Abstract
During the past five years the organs of many cases in which death was due to toxic substances, were submitted to complete chemical examination in this laboratory. Practically all of these were examples of sudden death occurring in the five boroughs of Greater New York for which the chief medical examiner or the medical assistant to the district attorney or both could find no anatomical cause. There were also a number of cases which were brought to my attention from other states. In this number, most of the commoner poisons, including chloroform, were represented. I have yet to encounter a case of straightforward chloral poisoning. Nevertheless, I became greatly interested in the question as to whether some of the so-called chloroform poisonings might not have actually been examples of chloral poisoning, and therefore, I made a study of various reactions to determine this point.
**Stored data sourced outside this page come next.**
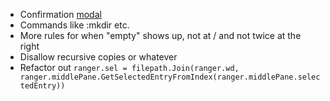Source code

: - Confirmation [modal](https://github.com/rivo/tview/blob/master/demos/modal/main.go)
- Commands like :mkdir etc.
- More rules for when "empty" shows up, not at / and not twice at the right
- Disallow recursive copies or whatever
- Refactor out `ranger.sel = filepath.Join(ranger.wd, ranger.middlePane.GetSelectedEntryFromIndex(ranger.middlePane.selectedEntry))`
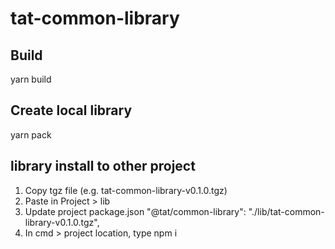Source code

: # tat-common-library

## Build

yarn build

## Create local library

yarn pack

## library install to other project

1. Copy tgz file (e.g. tat-common-library-v0.1.0.tgz)
2. Paste in Project > lib
3. Update project package.json
   "@tat/common-library": "./lib/tat-common-library-v0.1.0.tgz",
4. In cmd > project location, type
   npm i
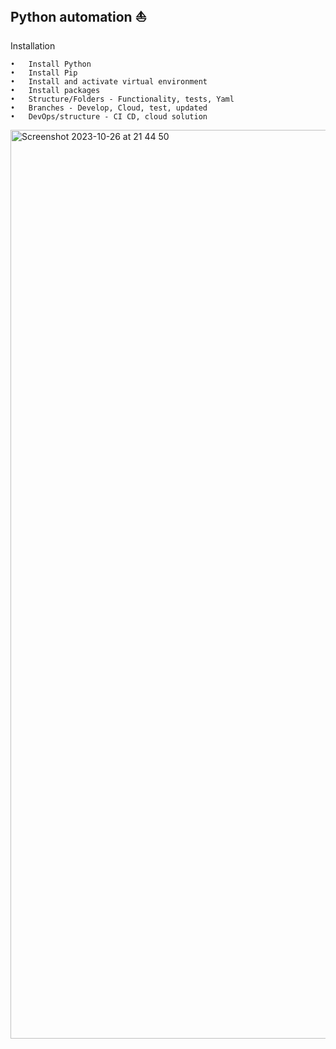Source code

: Python automation ⛵️
-------------------------------------------------------------
Installation

	•	Install Python
	•	Install Pip
	•	Install and activate virtual environment
	•	Install packages
    •	Structure/Folders - Functionality, tests, Yaml
    •	Branches - Develop, Cloud, test, updated
	•	DevOps/structure - CI CD, cloud solution

<img width="1454" alt="Screenshot 2023-10-26 at 21 44 50" src="https://github.com/alex27dz/CMS_python_framework/assets/52358947/026bf6ee-f823-4084-8b5e-c14f58d3699f">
The several tests, namely, the isonitrile, the resorcin, the orcin the alpha and beta naphthol, the Ragsky, the cyanide, the formic acid and the Vitalli Tornani, were stiudied, first, with relation to sensitiveness, second, as to the possibility of differentiating chloral from chloroform and, third, as to the interference of formalin with these reactions. The isonitrile and resorcin tests were found to be the most sensitive. By the former, chloral can be detected down to a dilution of .05 mgs. to the c.c. The resorcin test indicates chloral only to .25 mg. in one c.c., if the test is judged by the color alone; at this point the test is discarded if no red color appears. Chloral in amounts under .25 mg. per c.c. may still be present and detected by the appearance of a slight greenish fluorescence on diluting the reaction product with 10 c.c. of water.